Cheguei mancando no trabalho, mas fui interceptado antes mesmo de pegar no batente. Ao ver, com pesar, minha manqueira ela disse-me que sabia do meu problema e que já tinha passado por isso também. Meio surpreso, perguntei aquela senhora, dona de todos os saberes, do que se tratava. Então, ela me disse: Tenho certeza que o senhor está mancando por causa do nervo asiático. A “ficha” demorou um pouco para cair. Enquanto isso, fiquei pensando que sou ligado pelos nervos ao lado oposto do planeta. Acho que tenho esse nervo, minha senhora, mas… Não. É o nervo asiático mesmo. Ele é um inferno. Quando o meu incha eu quase morro. Não posso nem botar o pé no chão que ele repuxa, completou. Diante da evidência dos fatos fiquei sem argumentos. Pedi para que ela rezasse por mim e segui mancando pela rua afora arrastando o peso da Ásia nas costas!

Pior do que esse incidente foi o que aconteceu outros dias. Numa conversa entabulada no ponto de ônibus outra senhora me disse chorosa. Padre, o senhor poderia me dar uma bênção? Tudo bem. Bênção a gente não nega a ninguém.
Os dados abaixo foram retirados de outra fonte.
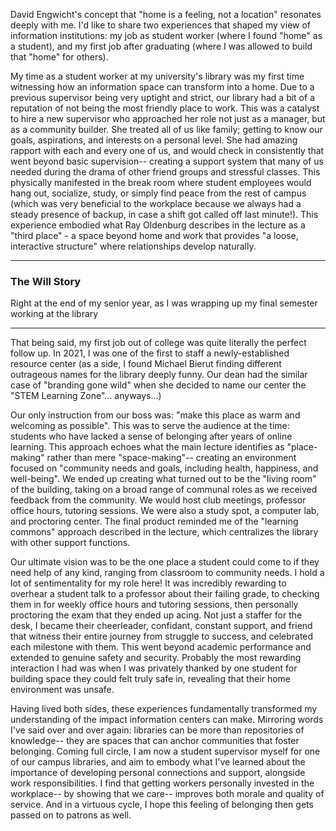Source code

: David Engwicht's concept that "home is a feeling, not a location" resonates deeply with me. I'd like to share two experiences that shaped my view of information institutions: my job as student worker (where I found "home" as a student), and my first job after graduating (where I was allowed to build that "home" for others).

My time as a student worker at my university's library was my first time witnessing how an information space can transform into a home. Due to a previous supervisor being very uptight and strict, our library had a bit of a reputation of not being the most friendly place to work. This was a catalyst to hire a new supervisor who approached her role not just as a manager, but as a community builder. She treated all of us like family; getting to know our goals, aspirations, and interests on a personal level. She had amazing rapport with each and every one of us, and would check in consistently that went beyond basic supervision-- creating a support system that many of us needed during the drama of other friend groups and stressful classes. This physically manifested in the break room where student employees would hang out, socialize, study, or simply find peace from the rest of campus (which was very beneficial to the workplace because we always had a steady presence of backup, in case a shift got called off last minute!). This experience embodied what Ray Oldenburg describes in the lecture as a "third place" - a space beyond home and work that provides "a loose, interactive structure" where relationships develop naturally. 

---
### The Will Story
Right at the end of my senior year, as I was wrapping up my final semester working at the library

---


That being said, my first job out of college was quite literally the perfect follow up. In 2021, I was one of the first to staff a newly-established resource center (as a side, I found Michael Bierut finding different outrageous names for the library deeply funny. Our dean had the similar case of "branding gone wild" when she decided to name our center the "STEM Learning Zone"... anyways...)

Our only instruction from our boss was: "make this place as warm and welcoming as possible". This was to serve the audience at the time: students who have lacked a sense of belonging after years of online learning. This approach echoes what the main lecture identifies as "place-making" rather than mere "space-making"-- creating an environment focused on "community needs and goals, including health, happiness, and well-being". We ended up creating what turned out to be the "living room" of the building, taking on a broad range of communal roles as we received feedback from the community. We would host club meetings, professor office hours, tutoring sessions. We were also a study spot, a computer lab, and proctoring center. The final product reminded me of the "learning commons" approach described in the lecture, which centralizes the library with other support functions.

Our ultimate vision was to be the one place a student could come to if they need help of any kind, ranging from classroom to community needs. I hold a lot of sentimentality for my role here! It was incredibly rewarding to overhear a student talk to a professor about their failing grade, to checking them in for weekly office hours and tutoring sessions, then personally proctoring the exam that they ended up acing. Not just a staffer for the desk, I became their cheerleader, confidant, constant support, and friend that witness their entire journey from struggle to success, and celebrated each milestone with them. This went beyond academic performance and extended to genuine safety and security. Probably the most rewarding interaction I had was when I was privately thanked by one student for building space they could felt truly safe in, revealing that their home environment was unsafe.

Having lived both sides, these experiences fundamentally transformed my understanding of the impact information centers can make. Mirroring words I've said over and over again: libraries can be more than repositories of knowledge-- they are spaces that can anchor communities that foster belonging. Coming full circle, I am now a student supervisor myself for one of our campus libraries, and aim to embody what I've learned about the importance of developing personal connections and support, alongside work responsibilities. I find that getting workers personally invested in the workplace-- by showing that we care-- improves both morale and quality of service. And in a virtuous cycle, I hope this feeling of belonging then gets passed on to patrons as well.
Mas, antes quis saber qual seria a causa de tanta inquietação. Ela pensou um pouco, pôs a mão na boca e disse: Sabe, padre, é o meu dente cisne. Ele cismou de nascer agora que estou velha e está me matando…  Por instantes pensei que ela segurasse a boca com a mão para evitar o voo do cisne. Nesse caso, deveriam ser dois. Cisne não deve andar desencasalado, pensei. Fiz de conta que nada entendi e estendi a mão sobre a boa senhora que saiu feliz com os cisnes quietos na boca.

Outros dias aconteceu algo parecido. A ligação estava péssima. O celular parecia engolir a voz do  interlocutor que era meio fanhoso, mas insistia em esticar conversa. A certa altura, dizia-me, revoltado, que o que mais o indignava era a “roubareia”. Por instantes pensei: Mas, quem poderia estar roubando areia desse pobre infeliz? Aliás, esse roubo seria inédito pro meu repertório. Imagine o peso de um saco de areia! Fiquei tentando ligar os pontos da conversa para entender o sentido do discurso. Só mais tarde percebi que ele mencionava à roubalheira no Congresso Nacional.

Assim, vou colecionando pérolas no grande laboratório, a céu aberto, formado pelas ruas e encruzilhadas de nossas cidades. Tais pérolas gastam tempo para serem produzidas e brotam de lábios simples de quem aprendeu a ser feliz com pouco.

Agora aprendi, que  além de padecer com os nervos asiáticos, estou correndo um sério risco de sofrer com o nascimento de dois cisnes na  boca. Que Deus me ajude a nunca perder esse contato tão bom com meu povo, a quem tanto amo e admiro!